Handing off her things meant they were no longer mine. I would not be able to feel her, see her or touch her. It wasn't what I wanted, but it was the reality and something I had to accept. I walked out of her cube with her brush and her notebook. A piece of my heart had stayed behind and my womb- a place I hadn't carried her- ached indescribably. Even the sight of Gloria with her young girls hurt my chest.
That evening I had retired to bed before anyone else. The dorm looked so bare without her. I scanned the room. Everything was lifeless. My left hand traced the bristles of her brush while my right flipped mindlessly through her journal. I chuckled and rolled my eyes at the ridiculousness that she had scribbled on the pages. And as I reached the last page, where she had my birthday scribbled down along with other seemingly random facts about me I lost it. I cried until there were no tears left.
I didn't want to lie down. I needed air.
I took a short walk that evening. When spotted by administration, they asked how I was holding up. They assured me I would be back to normal in a few days and I would just scoff at them and keep walking.

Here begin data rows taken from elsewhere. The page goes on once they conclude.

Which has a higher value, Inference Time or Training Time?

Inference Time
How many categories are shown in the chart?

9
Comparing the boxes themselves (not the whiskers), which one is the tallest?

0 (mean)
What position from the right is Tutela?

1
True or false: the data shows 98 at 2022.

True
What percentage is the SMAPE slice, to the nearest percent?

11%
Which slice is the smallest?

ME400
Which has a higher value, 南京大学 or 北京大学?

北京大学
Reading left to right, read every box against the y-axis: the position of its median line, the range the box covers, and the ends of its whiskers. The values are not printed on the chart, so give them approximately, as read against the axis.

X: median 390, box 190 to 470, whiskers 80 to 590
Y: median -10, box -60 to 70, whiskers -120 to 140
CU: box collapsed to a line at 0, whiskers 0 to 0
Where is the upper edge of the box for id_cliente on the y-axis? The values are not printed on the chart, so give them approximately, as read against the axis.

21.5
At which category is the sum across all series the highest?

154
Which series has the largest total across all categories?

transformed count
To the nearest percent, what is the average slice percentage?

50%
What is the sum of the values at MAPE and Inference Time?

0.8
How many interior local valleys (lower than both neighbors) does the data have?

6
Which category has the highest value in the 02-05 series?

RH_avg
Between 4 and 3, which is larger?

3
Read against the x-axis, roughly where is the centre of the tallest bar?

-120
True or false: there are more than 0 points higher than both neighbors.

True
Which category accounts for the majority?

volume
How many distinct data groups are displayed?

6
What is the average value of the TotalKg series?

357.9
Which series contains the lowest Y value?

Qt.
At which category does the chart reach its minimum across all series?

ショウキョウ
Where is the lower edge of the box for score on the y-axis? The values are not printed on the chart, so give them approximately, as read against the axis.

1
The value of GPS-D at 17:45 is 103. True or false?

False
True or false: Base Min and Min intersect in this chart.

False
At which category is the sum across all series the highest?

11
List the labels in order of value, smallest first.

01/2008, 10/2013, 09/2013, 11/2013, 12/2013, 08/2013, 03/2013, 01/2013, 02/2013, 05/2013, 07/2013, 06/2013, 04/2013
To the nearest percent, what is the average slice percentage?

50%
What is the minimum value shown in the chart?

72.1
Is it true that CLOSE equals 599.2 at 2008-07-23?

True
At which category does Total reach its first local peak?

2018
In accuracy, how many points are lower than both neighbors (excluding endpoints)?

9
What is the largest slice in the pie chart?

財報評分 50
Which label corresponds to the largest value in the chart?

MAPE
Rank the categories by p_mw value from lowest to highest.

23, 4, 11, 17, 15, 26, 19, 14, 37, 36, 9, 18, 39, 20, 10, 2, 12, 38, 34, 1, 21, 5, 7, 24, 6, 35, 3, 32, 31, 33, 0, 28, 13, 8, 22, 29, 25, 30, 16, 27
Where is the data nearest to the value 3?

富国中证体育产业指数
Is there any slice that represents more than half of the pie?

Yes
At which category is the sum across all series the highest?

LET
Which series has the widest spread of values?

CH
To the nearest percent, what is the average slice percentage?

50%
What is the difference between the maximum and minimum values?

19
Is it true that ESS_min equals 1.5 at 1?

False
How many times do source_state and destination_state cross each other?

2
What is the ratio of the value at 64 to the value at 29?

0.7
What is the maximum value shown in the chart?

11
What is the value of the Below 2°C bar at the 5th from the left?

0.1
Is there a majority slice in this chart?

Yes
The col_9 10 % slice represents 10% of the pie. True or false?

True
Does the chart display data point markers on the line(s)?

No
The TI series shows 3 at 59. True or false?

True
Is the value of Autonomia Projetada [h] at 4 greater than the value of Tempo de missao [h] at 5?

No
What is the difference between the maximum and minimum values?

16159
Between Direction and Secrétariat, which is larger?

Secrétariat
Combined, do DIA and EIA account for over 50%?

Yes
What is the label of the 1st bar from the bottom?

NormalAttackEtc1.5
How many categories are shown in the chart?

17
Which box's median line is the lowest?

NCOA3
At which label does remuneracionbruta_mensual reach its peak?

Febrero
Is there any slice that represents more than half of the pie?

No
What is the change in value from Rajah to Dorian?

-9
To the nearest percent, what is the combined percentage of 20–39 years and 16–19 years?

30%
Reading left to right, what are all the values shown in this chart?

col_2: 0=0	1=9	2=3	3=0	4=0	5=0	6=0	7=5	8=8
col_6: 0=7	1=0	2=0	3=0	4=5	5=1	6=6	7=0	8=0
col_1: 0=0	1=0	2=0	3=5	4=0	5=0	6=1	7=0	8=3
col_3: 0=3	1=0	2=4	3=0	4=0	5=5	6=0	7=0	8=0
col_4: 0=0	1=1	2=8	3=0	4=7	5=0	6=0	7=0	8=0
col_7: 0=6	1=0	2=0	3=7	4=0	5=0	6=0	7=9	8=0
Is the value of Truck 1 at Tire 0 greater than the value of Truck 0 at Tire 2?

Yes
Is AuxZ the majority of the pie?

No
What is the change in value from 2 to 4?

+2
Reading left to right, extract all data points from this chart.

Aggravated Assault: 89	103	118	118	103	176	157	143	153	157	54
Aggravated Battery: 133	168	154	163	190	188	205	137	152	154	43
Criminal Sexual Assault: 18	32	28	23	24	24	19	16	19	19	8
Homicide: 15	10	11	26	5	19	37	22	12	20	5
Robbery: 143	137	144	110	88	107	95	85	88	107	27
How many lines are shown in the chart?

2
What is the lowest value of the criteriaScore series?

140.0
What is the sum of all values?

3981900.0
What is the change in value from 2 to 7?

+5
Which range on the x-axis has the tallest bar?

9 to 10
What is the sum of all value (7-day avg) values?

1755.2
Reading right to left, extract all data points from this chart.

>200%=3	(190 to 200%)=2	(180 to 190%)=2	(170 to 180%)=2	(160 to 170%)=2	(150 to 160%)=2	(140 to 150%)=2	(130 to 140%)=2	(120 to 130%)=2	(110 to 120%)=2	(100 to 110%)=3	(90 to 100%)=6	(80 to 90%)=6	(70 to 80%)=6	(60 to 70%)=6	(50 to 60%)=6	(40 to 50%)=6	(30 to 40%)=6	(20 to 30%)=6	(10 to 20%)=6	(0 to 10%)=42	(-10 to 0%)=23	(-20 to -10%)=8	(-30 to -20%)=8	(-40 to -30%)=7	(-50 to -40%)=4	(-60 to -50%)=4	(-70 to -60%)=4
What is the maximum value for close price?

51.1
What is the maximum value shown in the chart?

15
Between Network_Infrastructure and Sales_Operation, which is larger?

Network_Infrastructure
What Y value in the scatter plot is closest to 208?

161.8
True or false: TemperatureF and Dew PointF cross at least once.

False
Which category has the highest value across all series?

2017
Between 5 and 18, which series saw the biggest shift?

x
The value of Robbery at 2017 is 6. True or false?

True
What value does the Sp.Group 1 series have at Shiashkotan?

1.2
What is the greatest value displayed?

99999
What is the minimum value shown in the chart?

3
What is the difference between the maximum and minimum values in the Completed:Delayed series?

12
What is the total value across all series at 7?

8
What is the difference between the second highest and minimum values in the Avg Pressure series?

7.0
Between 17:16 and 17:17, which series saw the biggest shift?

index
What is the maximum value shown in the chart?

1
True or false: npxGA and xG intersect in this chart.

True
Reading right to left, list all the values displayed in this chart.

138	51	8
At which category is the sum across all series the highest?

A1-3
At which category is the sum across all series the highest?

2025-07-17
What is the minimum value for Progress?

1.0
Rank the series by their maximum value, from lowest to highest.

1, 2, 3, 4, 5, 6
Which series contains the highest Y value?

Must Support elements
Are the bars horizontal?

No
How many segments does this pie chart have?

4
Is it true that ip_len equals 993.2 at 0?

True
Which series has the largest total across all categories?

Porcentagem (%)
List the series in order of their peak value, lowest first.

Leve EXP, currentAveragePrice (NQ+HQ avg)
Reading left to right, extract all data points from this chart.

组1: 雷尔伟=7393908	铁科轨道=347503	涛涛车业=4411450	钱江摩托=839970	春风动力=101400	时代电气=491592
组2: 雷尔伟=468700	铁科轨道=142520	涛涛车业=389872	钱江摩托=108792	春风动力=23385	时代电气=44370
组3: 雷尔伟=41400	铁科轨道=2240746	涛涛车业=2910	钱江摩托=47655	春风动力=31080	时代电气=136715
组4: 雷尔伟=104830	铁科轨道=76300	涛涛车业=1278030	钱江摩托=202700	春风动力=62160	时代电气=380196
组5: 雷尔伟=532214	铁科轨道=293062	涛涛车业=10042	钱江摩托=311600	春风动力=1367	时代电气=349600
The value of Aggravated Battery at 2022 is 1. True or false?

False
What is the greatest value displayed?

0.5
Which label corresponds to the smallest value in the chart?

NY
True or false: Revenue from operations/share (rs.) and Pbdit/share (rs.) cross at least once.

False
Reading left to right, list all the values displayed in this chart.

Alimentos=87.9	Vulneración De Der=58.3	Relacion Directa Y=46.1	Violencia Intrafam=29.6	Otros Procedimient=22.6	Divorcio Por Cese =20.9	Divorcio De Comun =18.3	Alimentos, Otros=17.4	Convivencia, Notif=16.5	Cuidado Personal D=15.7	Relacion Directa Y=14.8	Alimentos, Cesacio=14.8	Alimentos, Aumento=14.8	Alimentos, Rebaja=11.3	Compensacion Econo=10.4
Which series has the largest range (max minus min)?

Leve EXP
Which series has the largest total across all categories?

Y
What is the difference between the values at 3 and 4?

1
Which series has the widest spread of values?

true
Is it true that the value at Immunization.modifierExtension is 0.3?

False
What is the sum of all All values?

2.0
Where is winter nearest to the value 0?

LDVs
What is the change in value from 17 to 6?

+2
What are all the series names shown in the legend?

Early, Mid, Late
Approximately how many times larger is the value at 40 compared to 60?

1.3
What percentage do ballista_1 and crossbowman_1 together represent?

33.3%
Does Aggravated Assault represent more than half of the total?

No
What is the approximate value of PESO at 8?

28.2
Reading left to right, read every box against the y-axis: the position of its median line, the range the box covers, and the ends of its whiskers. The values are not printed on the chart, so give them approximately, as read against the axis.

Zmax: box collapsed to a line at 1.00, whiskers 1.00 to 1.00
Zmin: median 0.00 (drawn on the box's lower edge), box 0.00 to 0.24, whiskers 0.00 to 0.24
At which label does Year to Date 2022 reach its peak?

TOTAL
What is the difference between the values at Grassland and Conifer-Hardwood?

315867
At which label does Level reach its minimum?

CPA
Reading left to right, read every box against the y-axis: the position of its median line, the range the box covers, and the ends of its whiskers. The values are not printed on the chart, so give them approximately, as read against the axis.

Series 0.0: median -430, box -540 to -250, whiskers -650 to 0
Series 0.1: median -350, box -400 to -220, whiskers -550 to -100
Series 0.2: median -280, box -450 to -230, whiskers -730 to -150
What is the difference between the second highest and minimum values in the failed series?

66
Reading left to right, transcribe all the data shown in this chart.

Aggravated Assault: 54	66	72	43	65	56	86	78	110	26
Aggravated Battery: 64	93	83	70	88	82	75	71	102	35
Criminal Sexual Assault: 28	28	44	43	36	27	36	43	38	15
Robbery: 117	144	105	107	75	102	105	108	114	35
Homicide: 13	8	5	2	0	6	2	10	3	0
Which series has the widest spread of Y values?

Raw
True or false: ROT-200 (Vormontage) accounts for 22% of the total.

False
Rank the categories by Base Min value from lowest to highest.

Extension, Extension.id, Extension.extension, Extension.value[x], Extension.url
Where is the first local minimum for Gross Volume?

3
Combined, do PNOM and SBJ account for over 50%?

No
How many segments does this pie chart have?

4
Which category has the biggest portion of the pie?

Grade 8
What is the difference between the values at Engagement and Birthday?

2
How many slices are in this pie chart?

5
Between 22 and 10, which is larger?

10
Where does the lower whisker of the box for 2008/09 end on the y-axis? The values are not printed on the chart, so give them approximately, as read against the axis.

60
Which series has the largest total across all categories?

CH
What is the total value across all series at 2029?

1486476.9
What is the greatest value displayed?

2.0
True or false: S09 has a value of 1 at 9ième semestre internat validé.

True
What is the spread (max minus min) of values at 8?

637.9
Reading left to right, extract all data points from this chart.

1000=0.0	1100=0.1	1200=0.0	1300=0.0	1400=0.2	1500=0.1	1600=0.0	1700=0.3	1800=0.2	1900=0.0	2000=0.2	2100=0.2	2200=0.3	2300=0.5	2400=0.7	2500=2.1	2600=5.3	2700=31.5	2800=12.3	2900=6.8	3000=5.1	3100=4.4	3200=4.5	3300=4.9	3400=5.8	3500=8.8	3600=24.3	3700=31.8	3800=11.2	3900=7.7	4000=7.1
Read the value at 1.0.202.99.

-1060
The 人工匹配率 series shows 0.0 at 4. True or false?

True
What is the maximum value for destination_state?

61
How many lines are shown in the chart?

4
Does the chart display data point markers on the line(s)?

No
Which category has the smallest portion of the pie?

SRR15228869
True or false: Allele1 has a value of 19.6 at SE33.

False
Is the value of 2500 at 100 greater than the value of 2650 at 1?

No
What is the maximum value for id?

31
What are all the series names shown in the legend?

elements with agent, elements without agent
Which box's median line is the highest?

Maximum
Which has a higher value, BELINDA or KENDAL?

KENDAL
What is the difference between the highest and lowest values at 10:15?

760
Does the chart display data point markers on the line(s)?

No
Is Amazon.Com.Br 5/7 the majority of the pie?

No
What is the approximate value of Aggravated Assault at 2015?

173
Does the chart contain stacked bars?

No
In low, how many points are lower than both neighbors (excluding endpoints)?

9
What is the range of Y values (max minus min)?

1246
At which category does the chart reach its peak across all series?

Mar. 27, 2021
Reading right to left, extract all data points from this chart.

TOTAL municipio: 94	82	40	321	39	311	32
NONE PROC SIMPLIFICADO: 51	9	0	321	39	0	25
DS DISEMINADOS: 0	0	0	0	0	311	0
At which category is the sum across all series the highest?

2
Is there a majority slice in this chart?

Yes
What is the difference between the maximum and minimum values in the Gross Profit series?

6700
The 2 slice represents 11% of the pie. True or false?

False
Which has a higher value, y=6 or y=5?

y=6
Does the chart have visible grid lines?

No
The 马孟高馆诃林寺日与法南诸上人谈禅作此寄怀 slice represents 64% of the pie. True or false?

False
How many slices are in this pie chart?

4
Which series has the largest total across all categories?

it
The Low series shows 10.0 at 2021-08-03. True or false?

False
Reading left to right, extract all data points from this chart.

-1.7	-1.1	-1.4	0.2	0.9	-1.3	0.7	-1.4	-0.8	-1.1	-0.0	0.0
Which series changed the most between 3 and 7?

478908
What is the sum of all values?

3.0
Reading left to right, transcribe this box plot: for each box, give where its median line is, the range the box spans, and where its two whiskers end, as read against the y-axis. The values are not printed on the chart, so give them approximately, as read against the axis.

For several days, I refused to converse with anyone in the family. I even refused to speak with Healy. I had no news for them. I had no courage to talk about it. I was afraid I might go insane. I felt emptiness inside me, as if some part of me had vanished. I feared that everybody I loved would disappear and that I would be unable to do anything about it, just like I wasn't able to do anything when my daughter was taken from me. The feeling of helplessness crippled me.
From the moment Nicky had entered Litchfield, I had been by her side. I had grown very fond of the young woman, very quickly. We just clicked. Our relationship was unique- special. It was no secret that she was my favorite.
We talked all the time, about everything. Day or night, she could have come to me and I would have moved Heaven and Earth to unsure that she got what she needed- that she was taken care of. Who knew caring for her would ultimately become my top priority and my greatest blessing? I loved Nicky. She knew I loved her. I guess that's why this is all so hard to understand. Why didn't she just come to me?